#### [What you need to do]
Render everything from the line containing "pose: elev=57.6 azim=261.4" down to the end of the records as a Markdown table with the columns Row and Line, giving each row a number and omitting blank lines. Leave the pictures out.

Stored entries
========================================================================
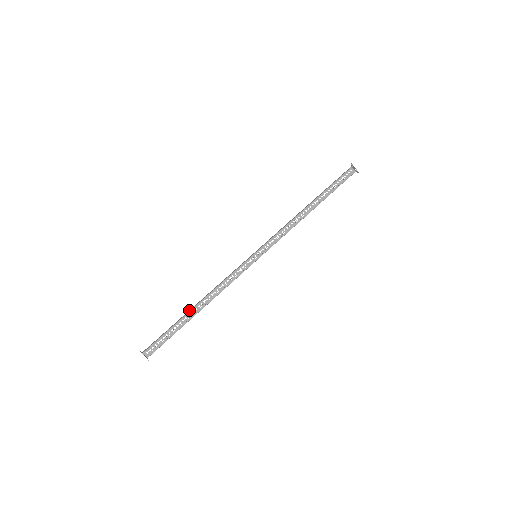
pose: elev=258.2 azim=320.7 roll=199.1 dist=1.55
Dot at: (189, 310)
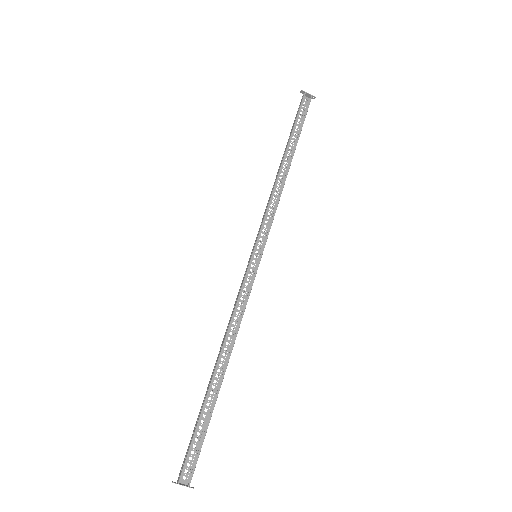
Dot at: (210, 378)
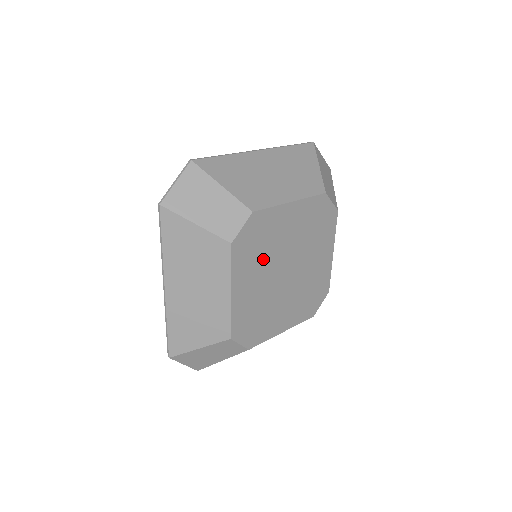
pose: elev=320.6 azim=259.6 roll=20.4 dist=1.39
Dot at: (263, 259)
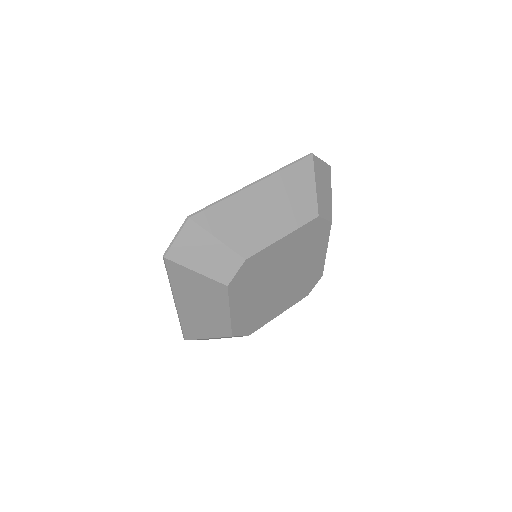
Dot at: (258, 283)
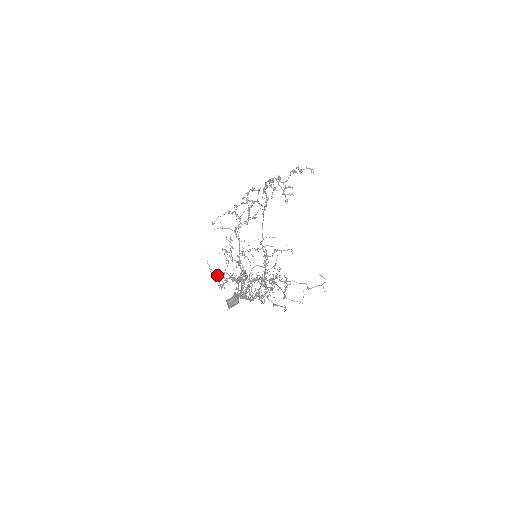
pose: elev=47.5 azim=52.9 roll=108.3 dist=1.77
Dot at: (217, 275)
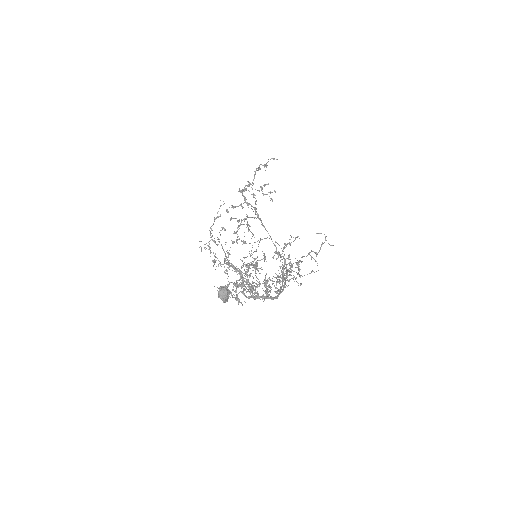
Dot at: occluded
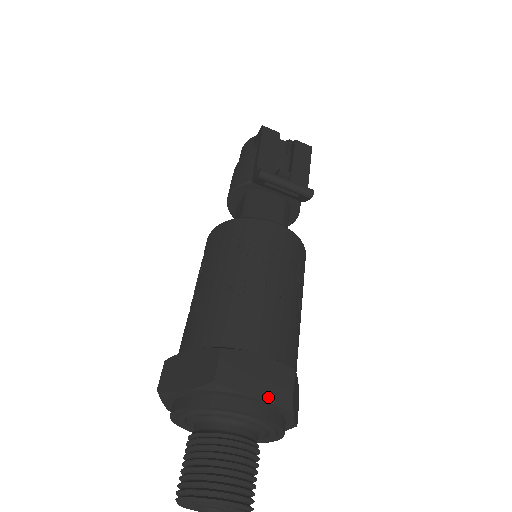
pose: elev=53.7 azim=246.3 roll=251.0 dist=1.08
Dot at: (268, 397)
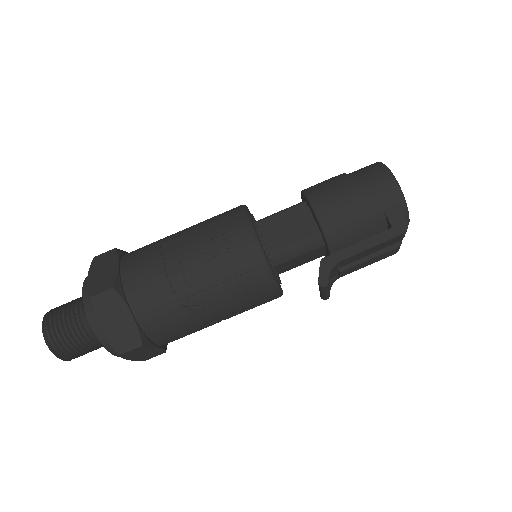
Dot at: (136, 360)
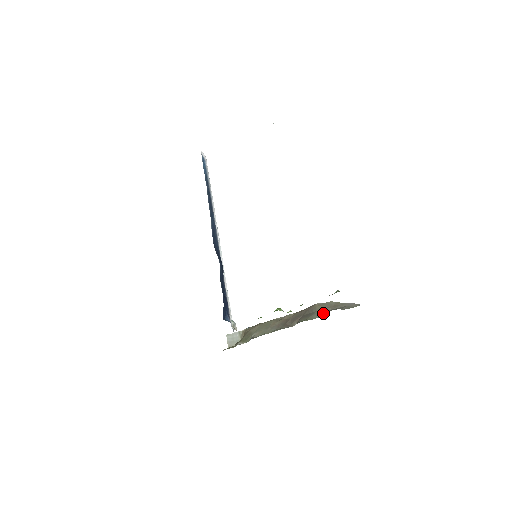
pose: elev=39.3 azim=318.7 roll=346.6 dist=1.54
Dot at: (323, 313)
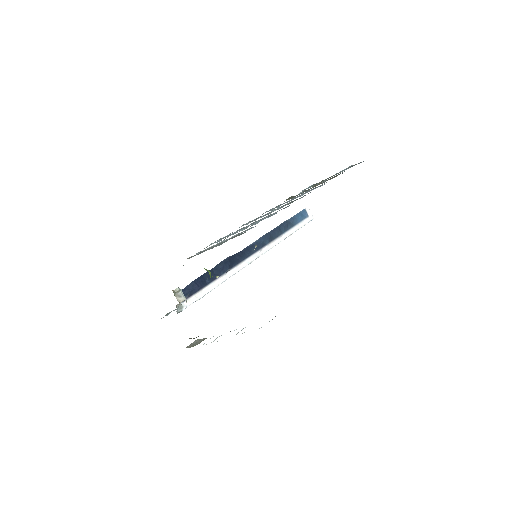
Dot at: occluded
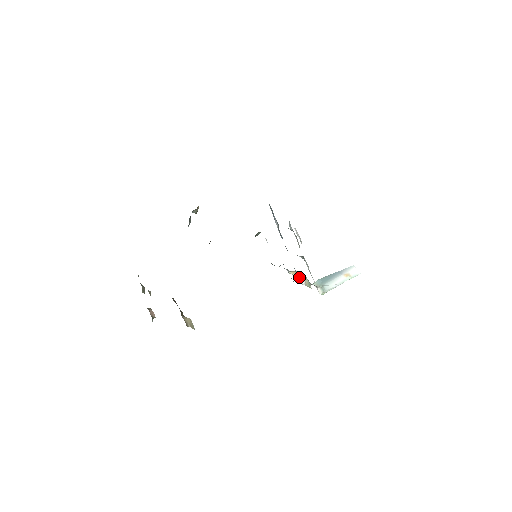
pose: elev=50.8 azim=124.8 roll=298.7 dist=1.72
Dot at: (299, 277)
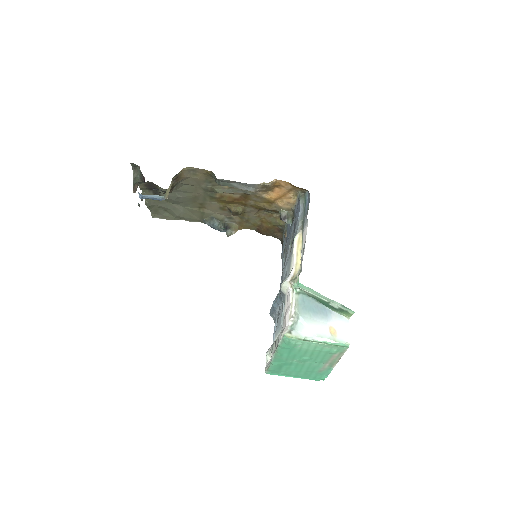
Dot at: (295, 261)
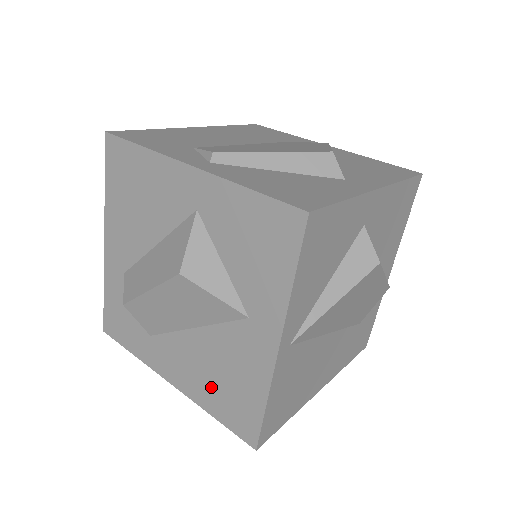
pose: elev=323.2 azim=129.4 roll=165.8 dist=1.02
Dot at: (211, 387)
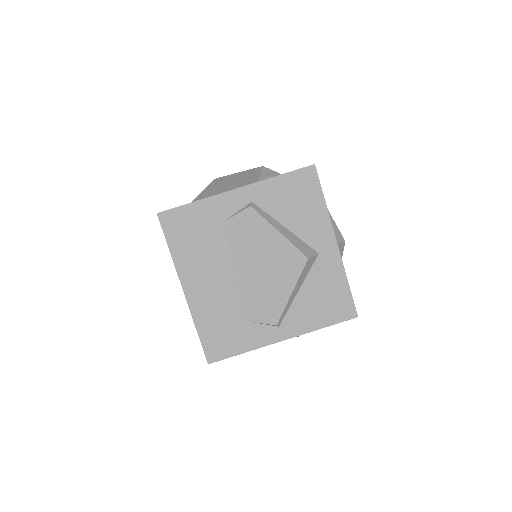
Dot at: occluded
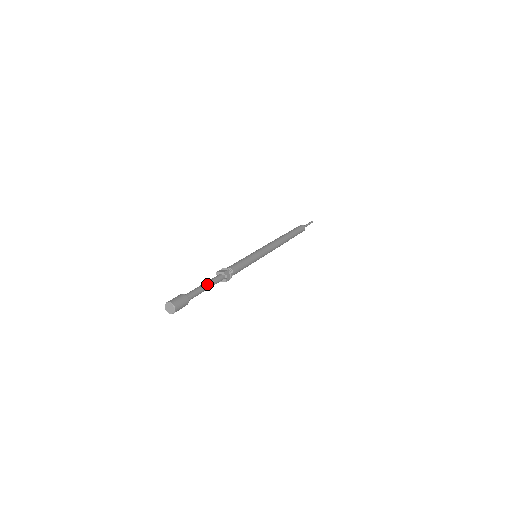
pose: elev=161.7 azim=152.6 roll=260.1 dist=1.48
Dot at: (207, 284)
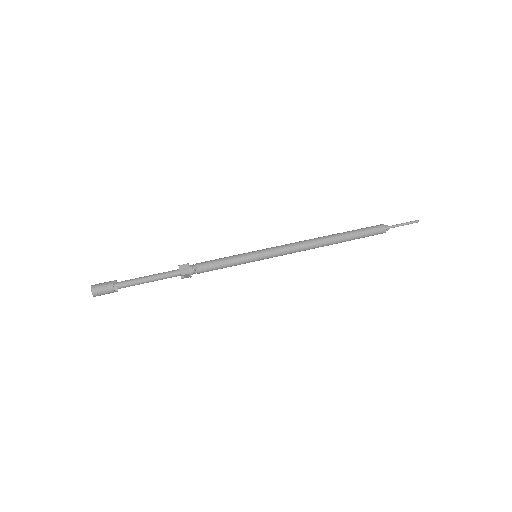
Dot at: (152, 280)
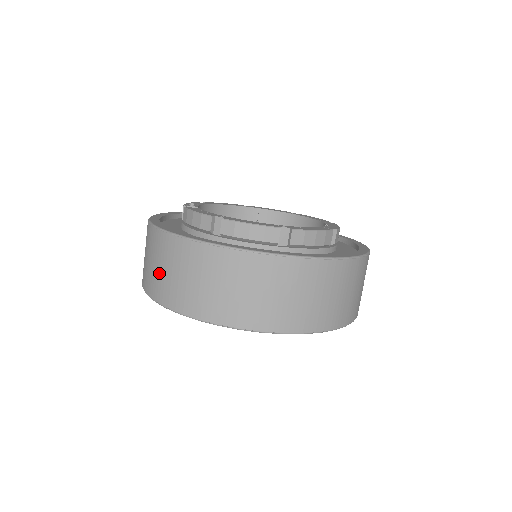
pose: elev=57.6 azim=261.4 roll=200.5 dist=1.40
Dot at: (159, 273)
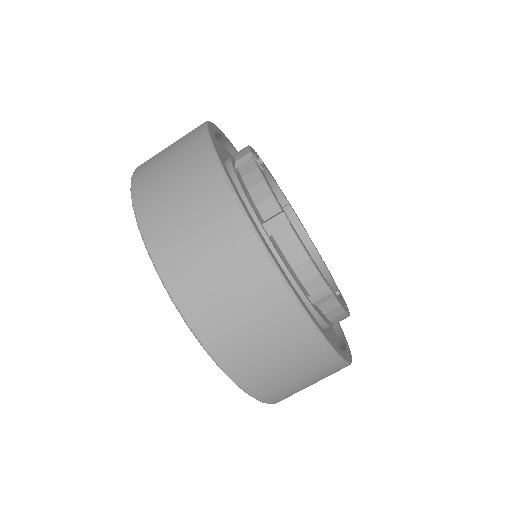
Dot at: (175, 209)
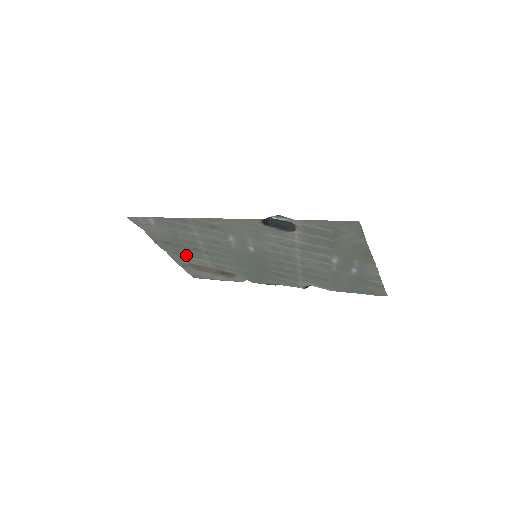
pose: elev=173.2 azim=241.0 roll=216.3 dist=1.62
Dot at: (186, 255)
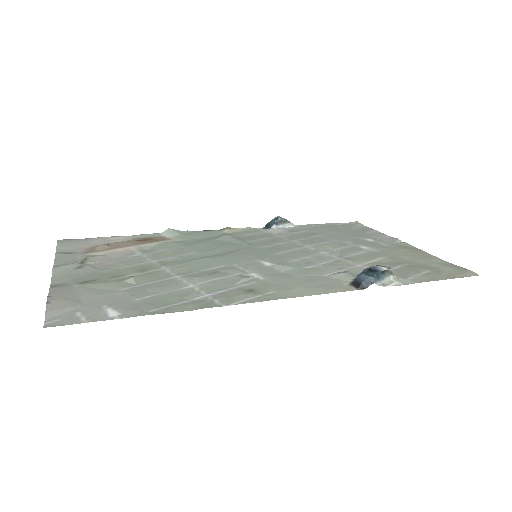
Dot at: (102, 263)
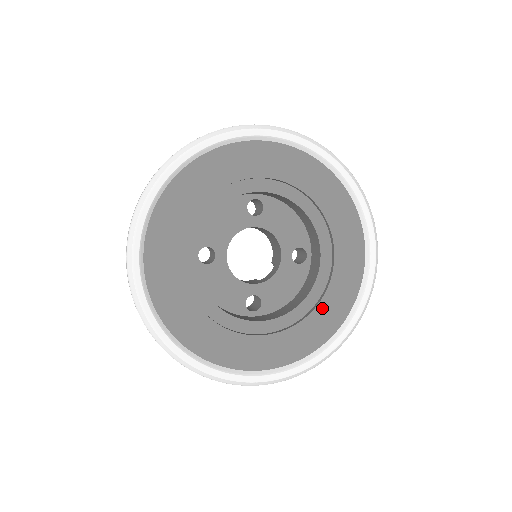
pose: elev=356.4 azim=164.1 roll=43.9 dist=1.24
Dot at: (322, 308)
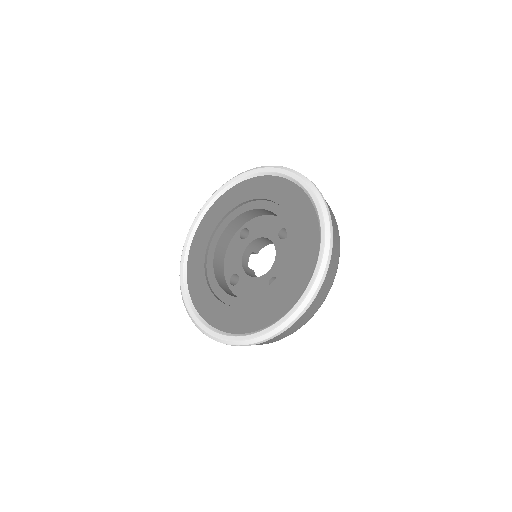
Dot at: (299, 246)
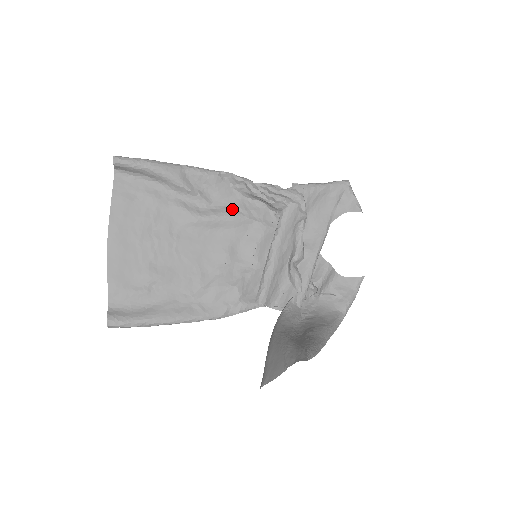
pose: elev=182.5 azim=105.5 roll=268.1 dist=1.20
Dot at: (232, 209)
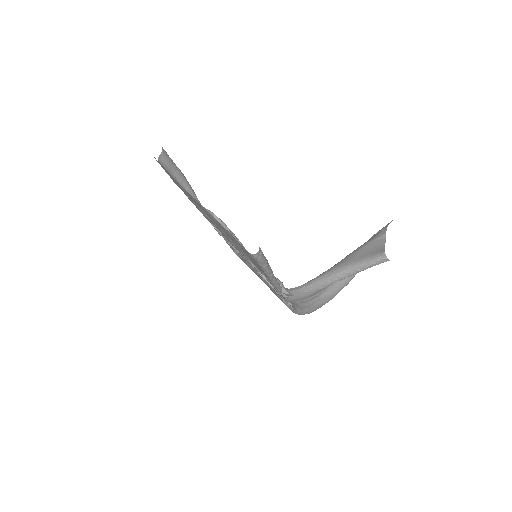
========================================================================
#### [Solution]
| Row | Line |
|---|---|
| 1 | pose: elev=57.6 azim=261.4 roll=200.5 dist=1.40 |
| 2 | Dot at: (159, 273) |
| 3 | Dot at: (175, 209) |
| 4 | pose: elev=173.2 azim=241.0 roll=216.3 dist=1.62 |
| 5 | Dot at: (186, 255) |
| 6 | Dot at: (102, 263) |
| 7 | pose: elev=356.4 azim=164.1 roll=43.9 dist=1.24 |
| 8 | Dot at: (322, 308) |
| 9 | Dot at: (299, 246) |
| 10 | pose: elev=182.5 azim=105.5 roll=268.1 dist=1.20 |
| 11 | Dot at: (232, 209) |